• Competitive
  • Gurgaon, Haryana, India
  • Permanent, Full time
  • Moody's
  • 2019-05-24

Site Reliability Engineer

Location: Gurgaon, Haryana, India

Role:
Enterprise Monitoring Service (EMS) is the program responsible for the assessment, setup, maintenance, continuous improvement and reporting of the monitoring needs for Moody's IT technology stack (applications, databases, middleware, infrastructure, cloud and on-premise data centers). The team is also responsible for the life cycle management of several monitoring tools in use (Example: IPCenter, Dynatrace, AppDynamics, Splunk and SCOM) and maximizing the use / benefits from each tool. EMS team works closely with stakeholders across Moody's IT and business teams to design and implement monitoring, fine tune alerts, establish standardized thresholds and provide KPI reporting via dashboards. The EMS team is looking for a Senior Systems Engineer to focus on Site Reliability Engineering to maximize the benefits of the Enterprise Monitoring program and enhance the overall availability of the IT Infrastructure with the setup and improvement of various monitoring solutions. The Site Reliability Engineer will examine all the existing setup of Monitoring, including the technologies in use at Moody's, collaborate with the stakeholders and build automated solutions to help detect, log and resolve events that can potentially cause service disruptions. The Site Reliability Engineer will be a Subject Matter Expert (SME) in a variety of enterprise monitoring technologies and solutions.

RESPONSIBILITIES:
• Analyze and transform operational and/or functional needs of the organization into monitoring solutions, while remaining compliant with the standard IT policies and procedures
• Build a catalog with detailed descriptions of system monitoring parameters and integrate them to optimize the overall effectiveness and efficiencies.
• Manage the life cycle (onboarding, maintenance, migration and retirement) of all monitoring tools and platforms under ownership. Administer and provide software support for monitoring tools, and perform the necessary customization and implementations with any of the tool suites.
• Responsible for the day to day administration of the Monitoring platform, with focus on improvements that will help reduce alert volumes without compromising system stability and availability.
• Maintain and support infrastructure Monitoring environment to ensure the highest availability while reducing the impact of incidents.
• Conduct in depth evaluations of monitoring / alert data to assist with the diagnosis of various infrastructure and application problems.
• Test, recommend and implement new monitoring technologies.
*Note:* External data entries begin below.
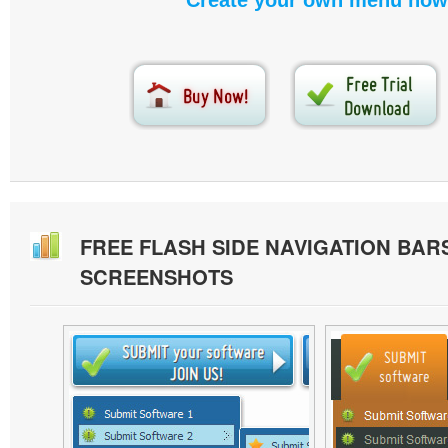
Create your own menu now
FREE FLASH SIDE NAVIGATION BAR
SCREENSHOTS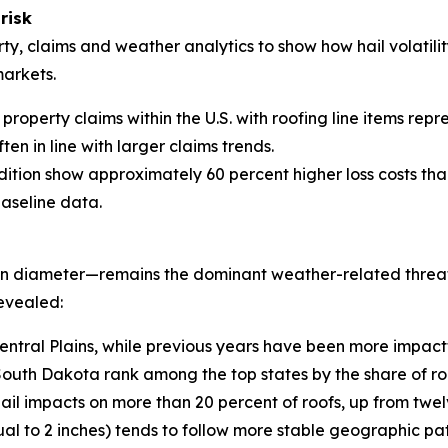
risk
ty, claims and weather analytics to show how hail volatilit
markets.
property claims within the U.S. with roofing line items repr
ten in line with larger claims trends.
dition show approximately 60 percent higher loss costs tha
baseline data.
 in diameter—remains the dominant weather-related threat 
evealed:
entral Plains, while previous years have been more impact
th Dakota rank among the top states by the share of roo
hail impacts on more than 20 percent of roofs, up from twel
ual to 2 inches) tends to follow more stable geographic pat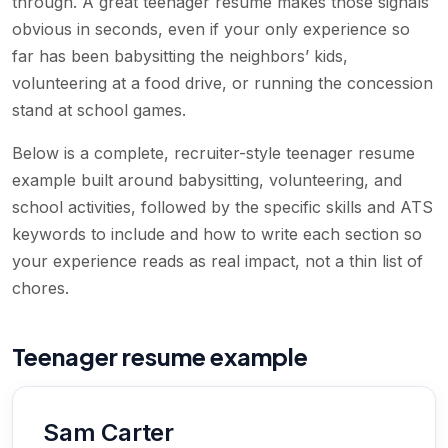
through. A great teenager resume makes those signals
obvious in seconds, even if your only experience so
far has been babysitting the neighbors’ kids,
volunteering at a food drive, or running the concession
stand at school games.
Below is a complete, recruiter-style teenager resume
example built around babysitting, volunteering, and
school activities, followed by the specific skills and ATS
keywords to include and how to write each section so
your experience reads as real impact, not a thin list of
chores.
Teenager resume example
Sam Carter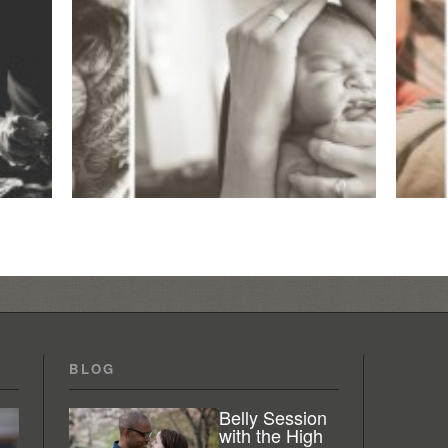
BLOG
Belly Session
with the High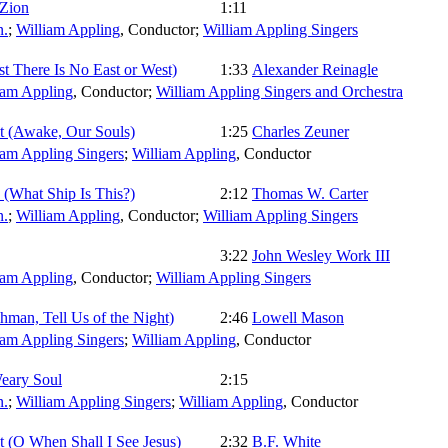
 Zion
1:11
.
;
William Appling
,
Conductor
;
William Appling Singers
ist There Is No East or West)
1:33
Alexander Reinagle
iam Appling
,
Conductor
;
William Appling Singers and Orchestra
t (Awake, Our Souls)
1:25
Charles Zeuner
iam Appling Singers
;
William Appling
,
Conductor
 (What Ship Is This?)
2:12
Thomas W. Carter
.
;
William Appling
,
Conductor
;
William Appling Singers
3:22
John Wesley Work III
iam Appling
,
Conductor
;
William Appling Singers
man, Tell Us of the Night)
2:46
Lowell Mason
iam Appling Singers
;
William Appling
,
Conductor
eary Soul
2:15
.
;
William Appling Singers
;
William Appling
,
Conductor
 (O When Shall I See Jesus)
2:32
B.F. White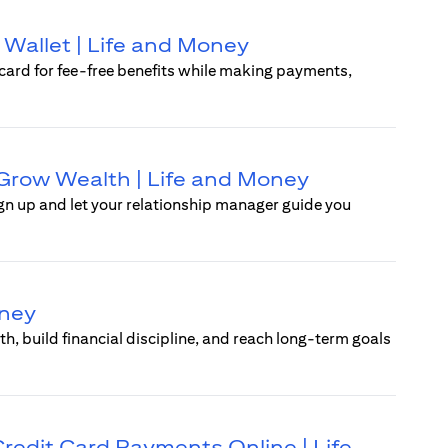
 Wallet | Life and Money
rcard for fee-free benefits while making payments,
d Grow Wealth | Life and Money
ign up and let your relationship manager guide you
oney
, build financial discipline, and reach long-term goals
 Credit Card Payments Online | Life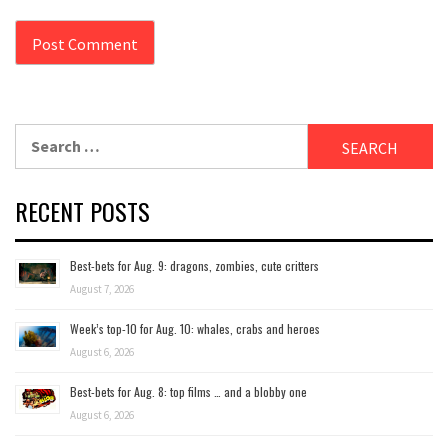
Search
for:
RECENT POSTS
Best-bets for Aug. 9: dragons, zombies, cute critters
August 7, 2026
Week’s top-10 for Aug. 10: whales, crabs and heroes
August 6, 2026
Best-bets for Aug. 8: top films … and a blobby one
August 6, 2026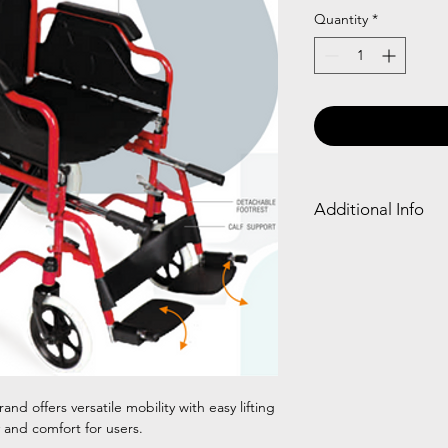
Quantity
*
Additional Info
Frame
Detach
Type
able
Armres
t
Chrom
✓
ed
and offers versatile mobility with easy lifting
Steel
y and comfort for users.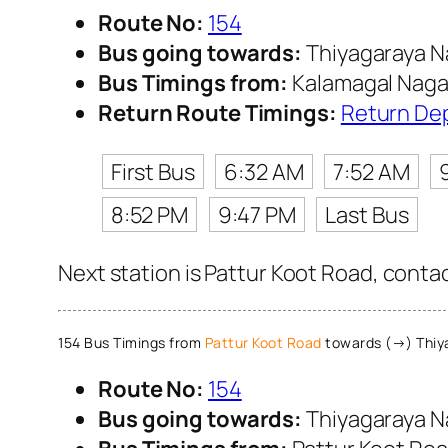
Route No:
154
Bus going towards:
Thiyagaraya N
Bus Timings from:
Kalamagal Naga
Return Route Timings:
Return De
First Bus
6:32 AM
7:52 AM
8:52 PM
9:47 PM
Last Bus
Next station is Pattur Koot Road, conta
154 Bus Timings from
Pattur Koot Road
towards (→) Thiy
Route No:
154
Bus going towards:
Thiyagaraya N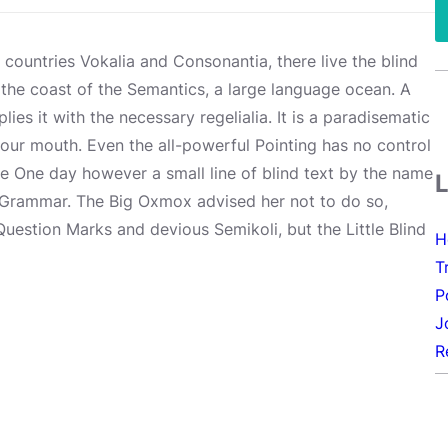
 countries Vokalia and Consonantia, there live the blind
 the coast of the Semantics, a large language ocean. A
es it with the necessary regelialia. It is a paradisematic
your mouth. Even the all-powerful Pointing has no control
ife One day however a small line of blind text by the name
f Grammar. The Big Oxmox advised her not to do so,
estion Marks and devious Semikoli, but the Little Blind
H
T
P
J
R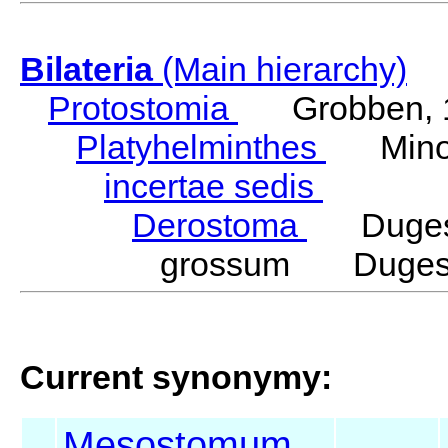
Bilateria
(Main hierarchy)
Protostomia
Grobben, 
Platyhelminthes
Minot
incertae sedis
Derostoma
Duges,
grossum Duges,
Current synonymy:
Mesostomum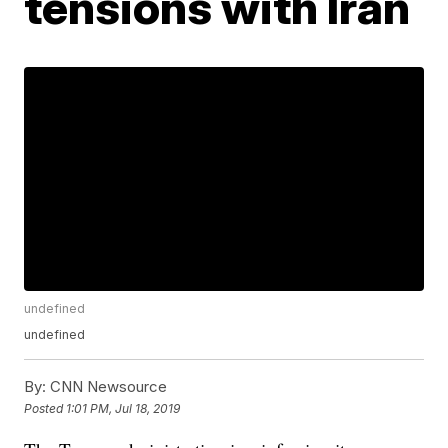
tensions with Iran
undefined
undefined
By:
CNN Newsource
Posted
1:01 PM, Jul 18, 2019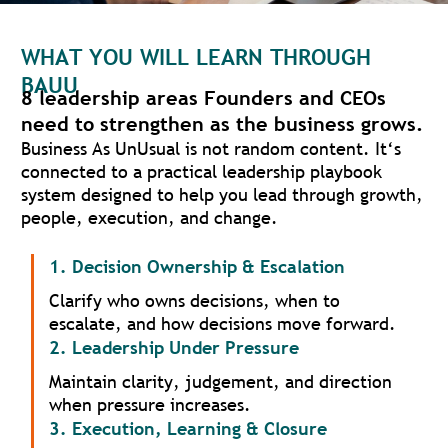
WHAT YOU WILL LEARN THROUGH
BAUU
8 leadership areas Founders and CEOs
need to strengthen as the business grows.
Business As UnUsual is not random content. It‘s
connected to a practical leadership playbook
system designed to help you lead through growth,
people, execution, and change.
1. Decision Ownership & Escalation
Clarify who owns decisions, when to
escalate, and how decisions move forward.
2. Leadership Under Pressure
Maintain clarity, judgement, and direction
when pressure increases.
3. Execution, Learning & Closure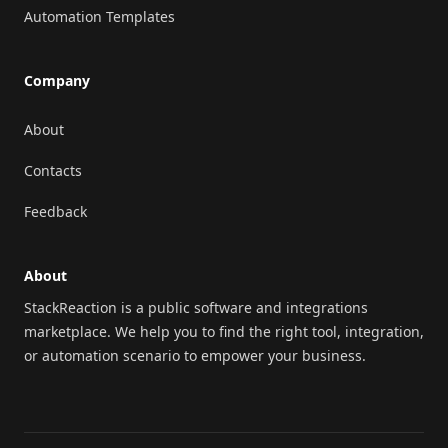
Automation Templates
Company
About
Contacts
Feedback
About
StackReaction is a public software and integrations
marketplace. We help you to find the right tool, integration,
or automation scenario to empower your business.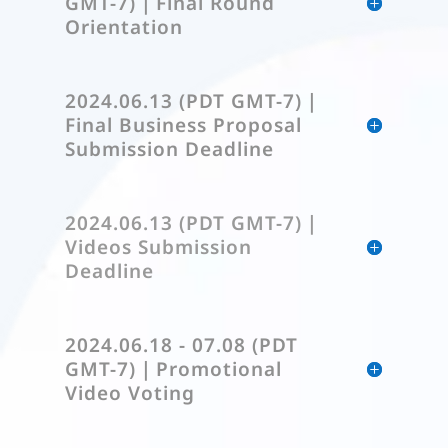
GMT-7)｜Final Round
Orientation
2024.06.13 (PDT GMT-7)｜
Final Business Proposal
Submission Deadline
2024.06.13 (PDT GMT-7)｜
Videos Submission
Deadline
2024.06.18 - 07.08 (PDT
GMT-7)｜Promotional
Video Voting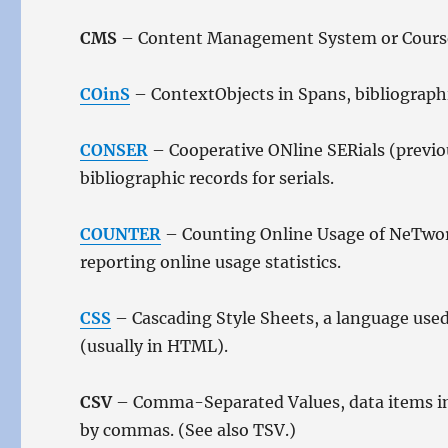
CMS
– Content Management System or Cours
COinS
– ContextObjects in Spans, bibliograp
CONSER
– Cooperative ONline SERials (previou
bibliographic records for serials.
COUNTER
– Counting Online Usage of NeTwork
reporting online usage statistics.
CSS
– Cascading Style Sheets, a language used
(usually in HTML).
CSV
– Comma-Separated Values, data items in a
by commas. (See also TSV.)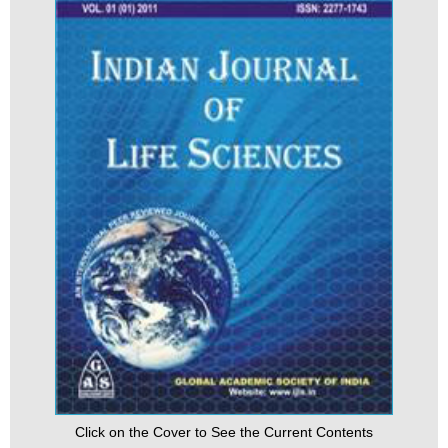
Click on the Cover to See the Current Contents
Retire the underused and outdated monitoring technologies with higher costs and / or diminishing returns.
• Collaborate with stakeholders across Moody's IT and business teams on projects and support initiatives
• Develop reports and perform analysis of the IT performance data using Tableau or Power BI
• Maintain the knowledge (documentation), reports and other artifacts in a central repository (ServiceNow Knowledge base)

Qualifications
Required Qualifications:
• At least 7 years of industry experience with a minimum of 3 years of relevant work experience as a Site Reliability Engineer
• Experience with installing, configuring and maintaining monitoring software such as IPCenter (or equivalent), Dynatrace, AppDynamics, Splunk, SCOM, VMWare VRops, AWS CloudWatch, Nagios, Azure Monitoring etc.,
• Solid working knowledge of both Windows and Linux Operating Systems, file and directory structures, commands, command-line interfaces and utilities.
• Knowledge of IT Best Practices as they relate to the following areas: IT Infrastructure Monitoring, Data Networks, IT Security, Virtualization, Web Servers, Cloud and Storage technologies
• Proficiency in scripting languages such as Python, PERL, Shell, VBS, SQL, Web Services, Containers and APIs
• Ability to leverage Excel for analysis, produce charts & reports (Pivot tables, charts, tables, and analysis) using macros/VBA and tools like Tableau or Power BI
• Experience in Cloud Environments such as, Azure, AWS, Google or private cloud would be a plus
• Understanding of containerization such as, Docker, Kubernetes and Micro services would be a plus.
• Proficiency in ITSM (ITIL v3 Foundation knowledge)
• Working knowledge of ServiceNow would be preferred
• Strong communication, presentation, analytical and problem solving skills required. Must have the ability to effectively understand and communicate technical issues and their solutions to multiple stakeholder groups and influence their outcome
• Strong customer focus and follow-up skills
• This is not a 9am to 5pm job. Candidate must be willing to work during non-standard business hours and weekend - on demand and onsite, if necessary

Preferred • Working knowledge of ServiceNow would be preferred

Moody's is an equal opportunity employer. All qualified applicants will receive consideration for employment without regard to race, color, religion, sex, national origin, disability, protected veteran status, sexual orientation, gender expression, gender identity or any other characteristic protected by law.

Candidates for Moody's Corporation may be asked to disclose securities holdings pursuant to Moody's Policy for Securities Trading and the requirements of the position. Employment is contingent upon compliance with the Policy, including remediation of positions in those holdings as necessary.